Minca – najbardziej zielone miasteczko Kolumbii
Jest takie miejsce w Kolumbii, gdzie można wdrapać się na największy hamak na świecie, podglądać ptaki, napić się przepysznej kawy i kąpać się w lodowatych wodospadach. Brodzić po kostki w błocie i odpoczywać w dżungli. A po wszystkim zjeść wypchane arepy i głaskać koty w okolicznych sklepikach. Wszystko w otoczeniu zielonych gór i wyjątkowej roślinności. To miejsce nazywa się Minca.

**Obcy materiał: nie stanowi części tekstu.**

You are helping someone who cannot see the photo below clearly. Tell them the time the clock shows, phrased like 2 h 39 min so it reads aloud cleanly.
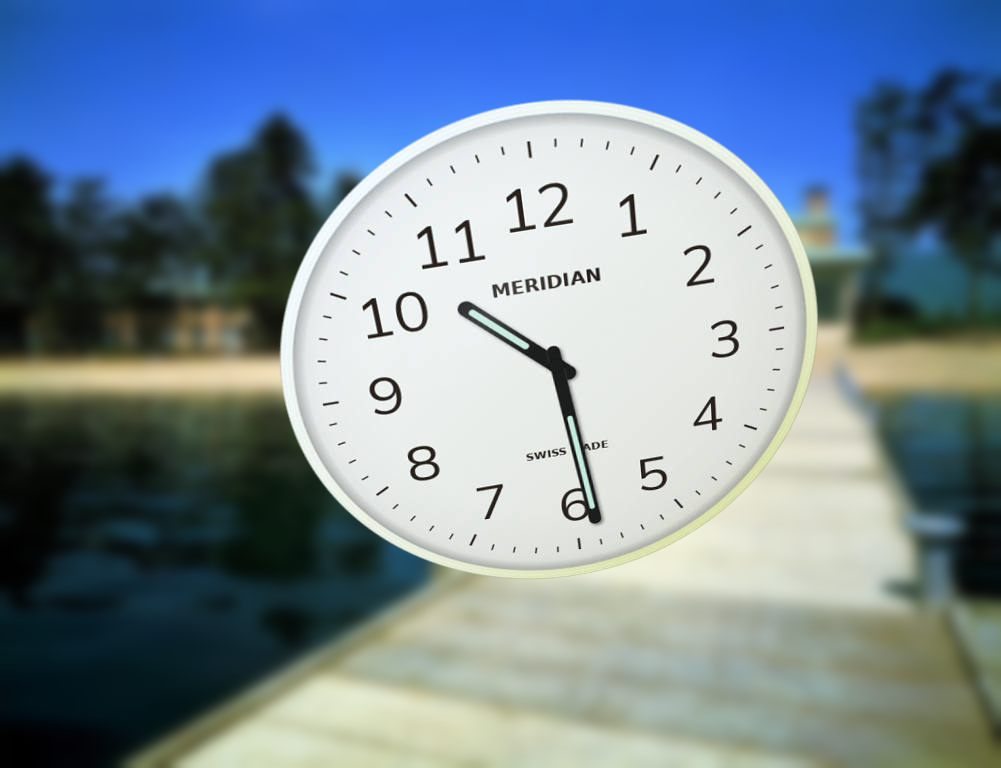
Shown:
10 h 29 min
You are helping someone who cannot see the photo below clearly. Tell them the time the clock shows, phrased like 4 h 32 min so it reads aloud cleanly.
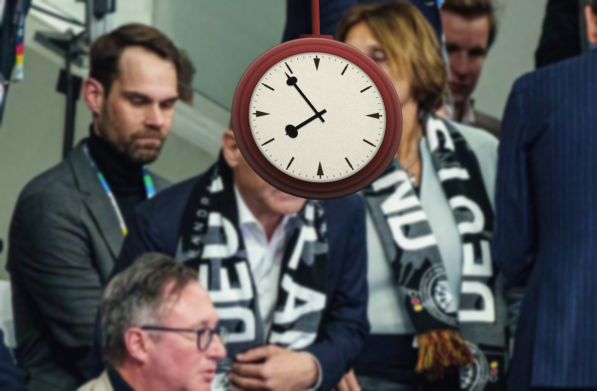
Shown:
7 h 54 min
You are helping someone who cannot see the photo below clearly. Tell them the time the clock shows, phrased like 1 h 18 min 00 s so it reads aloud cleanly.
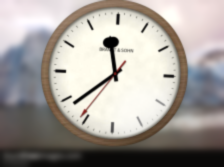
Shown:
11 h 38 min 36 s
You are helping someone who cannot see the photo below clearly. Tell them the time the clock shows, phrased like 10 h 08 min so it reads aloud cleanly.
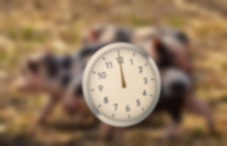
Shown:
12 h 00 min
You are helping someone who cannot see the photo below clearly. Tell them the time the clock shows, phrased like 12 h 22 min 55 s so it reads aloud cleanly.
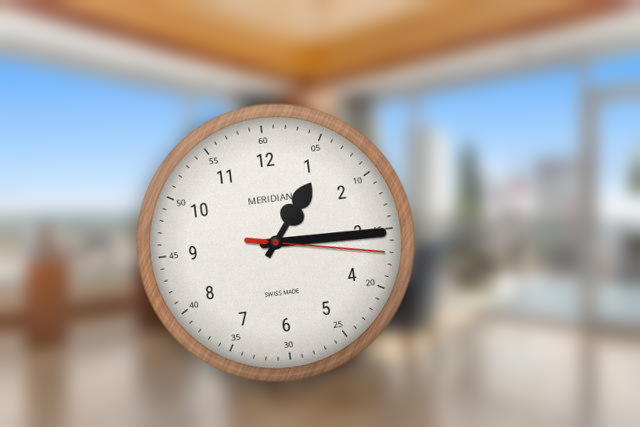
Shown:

W poście znajdują się linki afiliacyjne. Oznacza to, że jeżeli zakupisz wycieczkę, lot lub nocleg z mojego polecenia, otrzymam za to niewielką prowizję. Ty nie dopłacasz ani grosza. Dziękuję za wsparcie, dzięki Tobie jestem w stanie opłacić bloga!
Spis Treści
Wyruszamy do Minca
Kupiliśmy bilety w małej kasie na dworcu w Santa Marta, gdzie uśmiechnięty sprzedawca ucieszył się na mój widok, niczym na szczeniaczka i krzyknął: „wow, wyglądasz jak marakuja”. Cóż, chyba powinniśmy zmienić nazwę bloga, bo nasz kolor wcale nie jest taki jednoznaczny.

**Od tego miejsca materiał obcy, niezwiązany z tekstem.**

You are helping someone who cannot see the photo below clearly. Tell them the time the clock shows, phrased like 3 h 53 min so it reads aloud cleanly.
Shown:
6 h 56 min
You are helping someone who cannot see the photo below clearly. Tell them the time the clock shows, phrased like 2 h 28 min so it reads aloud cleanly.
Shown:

Wsiedliśmy w malutkiego busa, wrzucając plecaki na dach. Na całe szczęście kierowca przykrył je plandeką, bo chwilę po wyruszeniu okropnie się rozpadało. Lało tak przez kilka godzin. Na tyle, że po kilkunastu sekundach na zewnątrz wyglądaliśmy jak zmokłe kurczaki. Lokalni taksówkarze zbiegli się, by zaoferować nam przejazd. Jednak do hostelu mieliśmy zaledwie kilkaset metrów. Uznaliśmy, że najgorsze przeczekamy na prowizorycznym dworcu z wiatą.

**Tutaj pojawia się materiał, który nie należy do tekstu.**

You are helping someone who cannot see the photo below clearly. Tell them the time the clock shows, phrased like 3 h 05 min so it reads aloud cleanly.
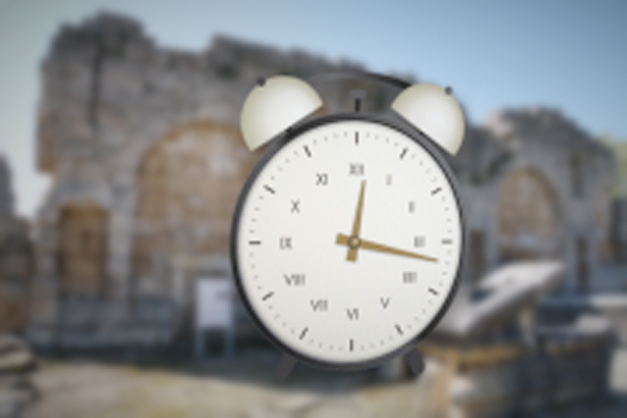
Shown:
12 h 17 min
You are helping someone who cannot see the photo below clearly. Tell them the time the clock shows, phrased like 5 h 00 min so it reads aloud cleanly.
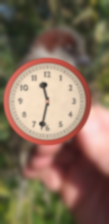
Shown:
11 h 32 min
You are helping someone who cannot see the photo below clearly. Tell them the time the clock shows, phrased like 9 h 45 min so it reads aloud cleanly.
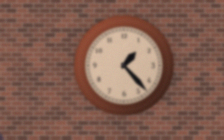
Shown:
1 h 23 min
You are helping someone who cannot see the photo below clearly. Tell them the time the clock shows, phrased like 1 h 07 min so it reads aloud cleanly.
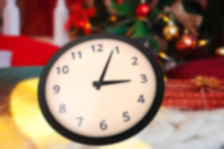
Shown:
3 h 04 min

Obserwowaliśmy jak ludzie wariują na ulicy, biegając z parasolkami wyginającymi się od wiatru. W pewnym momencie oczy wszystkich skierowały się ku jednej Pani, a taksówkarze zaczęli do niej krzyczeć. Spojrzeliśmy do góry, na słup wysokiego napięcia. Który zaczął płonąć. Myśl techniczna Ameryki Południowej głosi bowiem, że linie energetyczne mogą być splątane niczym sznur lampek choinkowych przed świętami. I przytulone do drzew, jak ta choinka z lampkami. Na szczęście nic się nie stało, a Pani udało się zbiec chwilę przez małym wybuchem. Na wszelki wypadek do hostelu doszliśmy, trzymając się jak najdalej od możliwości podpalenia głów.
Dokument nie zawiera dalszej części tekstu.